*Problem to solve*
Between the line containing "left front paw: (515, 547)" and the line containing "left back paw: (975, 384)" lies a run of lines; give that run again exactly, with both of those lines, and nothing else from the entries below.

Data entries
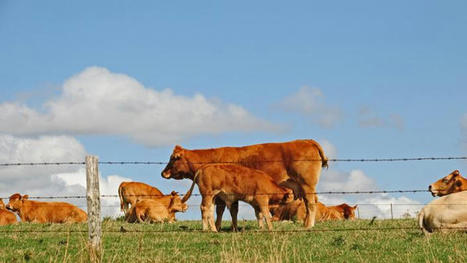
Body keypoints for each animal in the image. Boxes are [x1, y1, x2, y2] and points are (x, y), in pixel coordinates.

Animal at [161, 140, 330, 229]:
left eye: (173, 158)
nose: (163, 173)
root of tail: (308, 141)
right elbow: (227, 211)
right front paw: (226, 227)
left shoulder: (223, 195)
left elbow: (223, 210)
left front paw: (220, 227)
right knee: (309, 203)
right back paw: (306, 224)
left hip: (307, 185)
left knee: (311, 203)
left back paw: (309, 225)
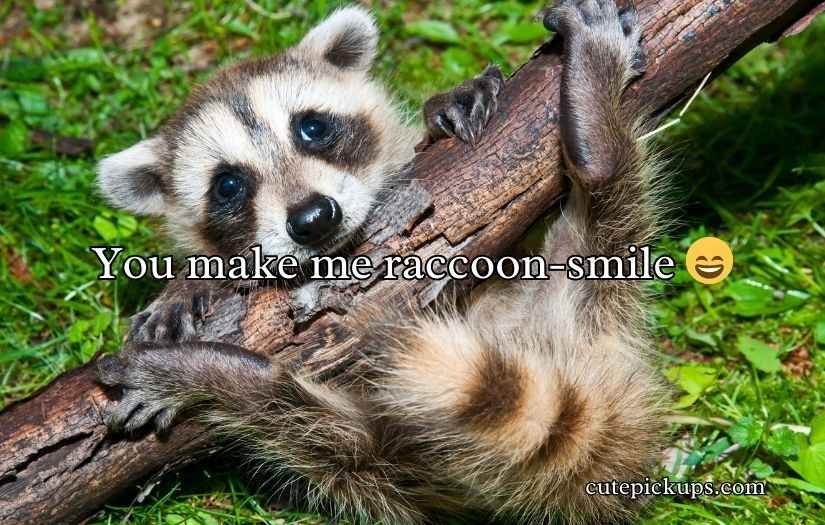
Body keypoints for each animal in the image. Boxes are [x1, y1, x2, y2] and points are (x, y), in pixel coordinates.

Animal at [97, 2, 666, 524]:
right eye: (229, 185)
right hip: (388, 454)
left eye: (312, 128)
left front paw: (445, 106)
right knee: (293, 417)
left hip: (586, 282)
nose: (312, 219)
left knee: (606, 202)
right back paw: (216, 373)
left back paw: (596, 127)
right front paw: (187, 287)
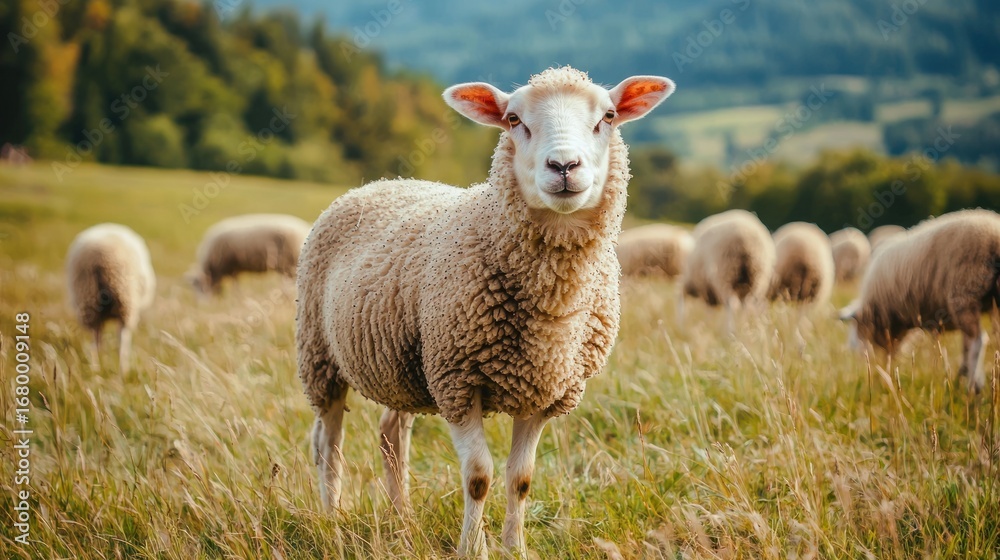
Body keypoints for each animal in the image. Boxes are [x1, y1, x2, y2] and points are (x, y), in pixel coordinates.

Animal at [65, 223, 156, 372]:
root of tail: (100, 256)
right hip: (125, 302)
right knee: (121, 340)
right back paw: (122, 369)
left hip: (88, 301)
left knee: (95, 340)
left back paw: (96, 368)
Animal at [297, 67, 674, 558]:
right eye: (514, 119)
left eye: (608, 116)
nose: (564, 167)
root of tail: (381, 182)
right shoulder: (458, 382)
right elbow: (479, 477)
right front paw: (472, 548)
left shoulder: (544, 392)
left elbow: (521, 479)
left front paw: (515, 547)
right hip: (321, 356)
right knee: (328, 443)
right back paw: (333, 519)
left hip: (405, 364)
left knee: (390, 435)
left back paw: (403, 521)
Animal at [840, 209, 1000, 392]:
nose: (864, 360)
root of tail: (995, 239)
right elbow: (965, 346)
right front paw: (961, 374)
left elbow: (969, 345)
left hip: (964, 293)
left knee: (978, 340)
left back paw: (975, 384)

...

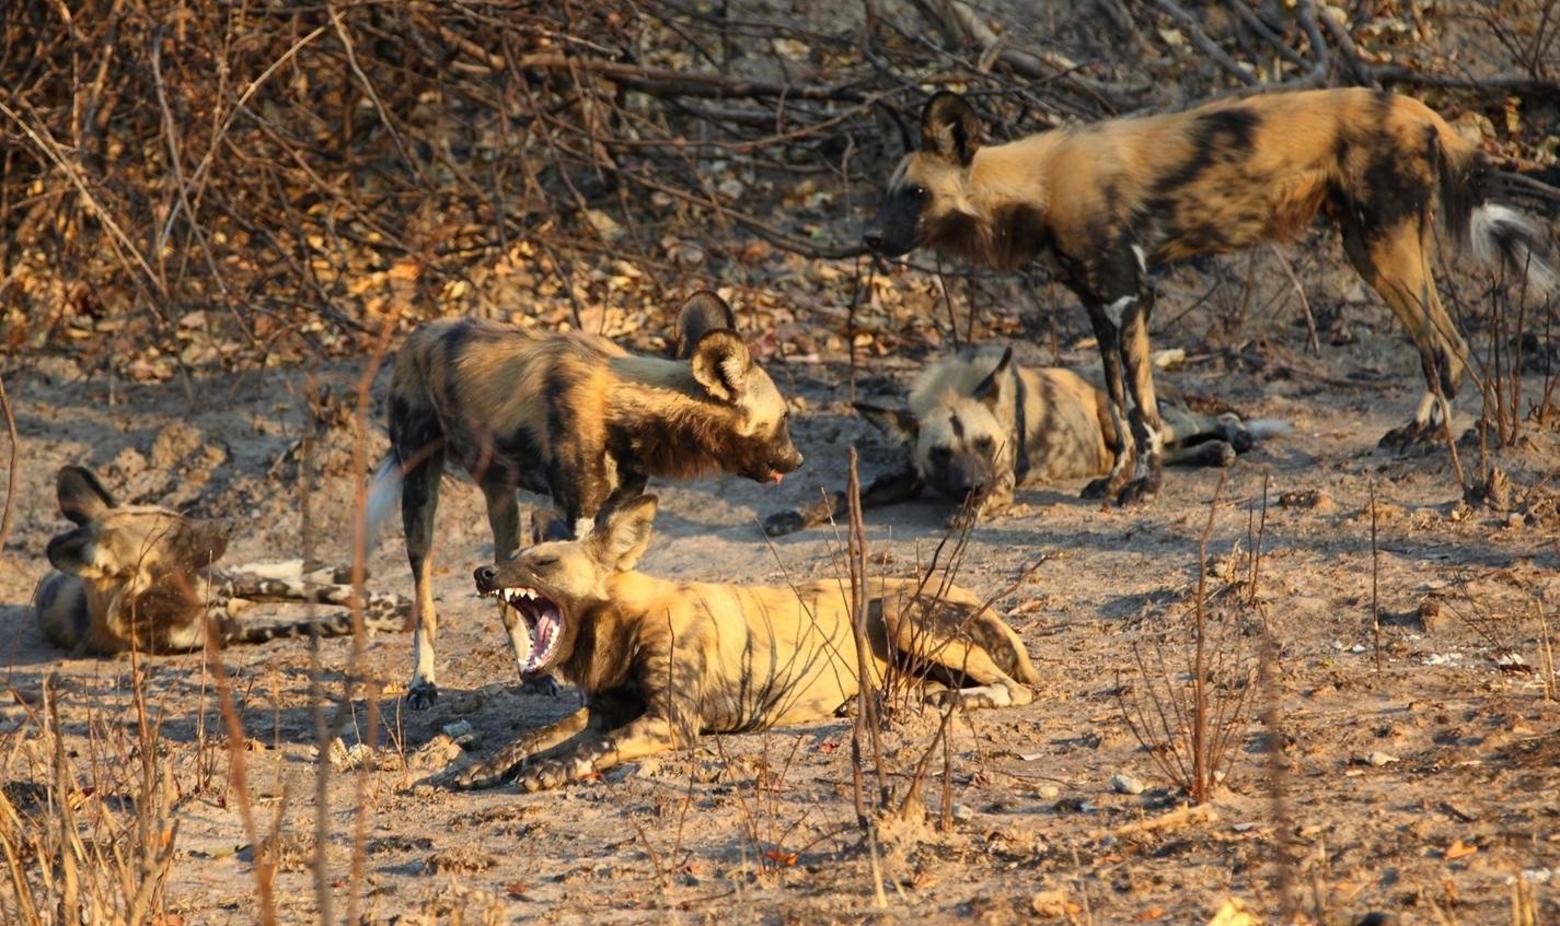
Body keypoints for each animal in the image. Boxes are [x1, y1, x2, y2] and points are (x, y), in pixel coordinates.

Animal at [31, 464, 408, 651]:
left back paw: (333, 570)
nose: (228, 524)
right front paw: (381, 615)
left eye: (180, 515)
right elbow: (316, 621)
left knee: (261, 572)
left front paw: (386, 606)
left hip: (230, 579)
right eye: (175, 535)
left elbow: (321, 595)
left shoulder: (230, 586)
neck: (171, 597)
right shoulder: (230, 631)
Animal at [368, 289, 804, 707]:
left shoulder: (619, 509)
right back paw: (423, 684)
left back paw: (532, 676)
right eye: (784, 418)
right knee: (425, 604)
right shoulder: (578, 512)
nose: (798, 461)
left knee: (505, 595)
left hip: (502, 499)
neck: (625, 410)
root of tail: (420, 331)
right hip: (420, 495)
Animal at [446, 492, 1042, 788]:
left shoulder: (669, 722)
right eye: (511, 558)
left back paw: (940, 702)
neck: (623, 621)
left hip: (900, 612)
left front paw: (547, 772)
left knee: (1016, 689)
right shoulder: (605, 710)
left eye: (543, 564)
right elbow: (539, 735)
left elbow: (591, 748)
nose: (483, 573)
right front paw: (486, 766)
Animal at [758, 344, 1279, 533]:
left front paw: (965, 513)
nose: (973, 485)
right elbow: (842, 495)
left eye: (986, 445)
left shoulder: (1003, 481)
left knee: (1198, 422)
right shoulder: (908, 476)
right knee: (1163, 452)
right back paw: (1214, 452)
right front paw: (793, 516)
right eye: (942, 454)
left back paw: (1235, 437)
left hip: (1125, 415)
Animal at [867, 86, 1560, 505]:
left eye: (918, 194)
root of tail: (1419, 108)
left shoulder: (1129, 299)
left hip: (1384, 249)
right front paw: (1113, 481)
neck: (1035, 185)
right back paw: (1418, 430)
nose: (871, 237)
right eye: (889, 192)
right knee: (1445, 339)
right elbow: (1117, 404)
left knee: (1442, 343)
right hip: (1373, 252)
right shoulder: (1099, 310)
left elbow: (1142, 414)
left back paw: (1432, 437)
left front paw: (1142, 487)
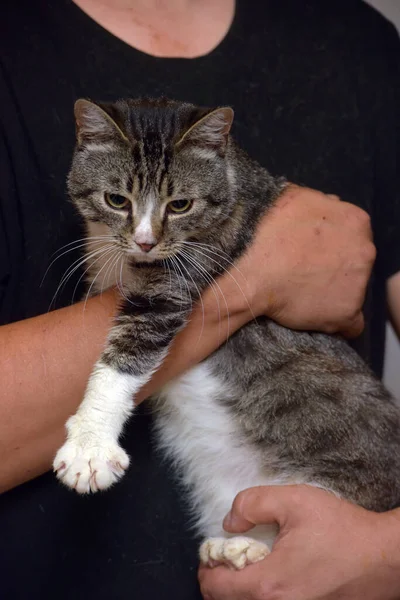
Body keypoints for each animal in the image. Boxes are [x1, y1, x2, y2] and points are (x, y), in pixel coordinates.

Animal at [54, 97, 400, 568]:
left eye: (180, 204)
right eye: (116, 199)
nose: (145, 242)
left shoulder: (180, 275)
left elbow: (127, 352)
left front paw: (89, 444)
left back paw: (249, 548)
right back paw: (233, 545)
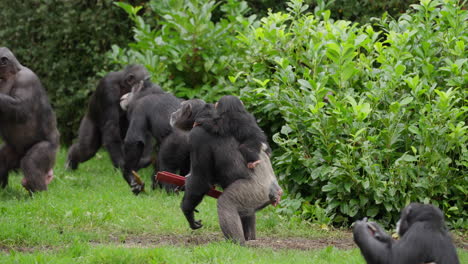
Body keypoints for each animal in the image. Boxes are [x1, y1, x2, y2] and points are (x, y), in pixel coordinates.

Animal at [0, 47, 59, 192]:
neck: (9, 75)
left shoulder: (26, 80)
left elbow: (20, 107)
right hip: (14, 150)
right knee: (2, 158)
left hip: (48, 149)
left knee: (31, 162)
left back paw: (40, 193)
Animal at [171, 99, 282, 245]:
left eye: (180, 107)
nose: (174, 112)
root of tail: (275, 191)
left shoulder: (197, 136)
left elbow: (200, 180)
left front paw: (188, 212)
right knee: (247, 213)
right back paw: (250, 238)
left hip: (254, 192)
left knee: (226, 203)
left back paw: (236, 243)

*Response area*
left front paw: (515, 547)
right hip: (321, 356)
right knee: (328, 443)
right back paw: (333, 519)
left hip: (405, 364)
left knee: (390, 435)
left back paw: (403, 521)
Animal at [840, 209, 1000, 392]:
nose: (864, 360)
root of tail: (995, 239)
right elbow: (965, 346)
right front paw: (961, 374)
left elbow: (969, 345)
left hip: (964, 293)
left knee: (978, 340)
left back paw: (975, 384)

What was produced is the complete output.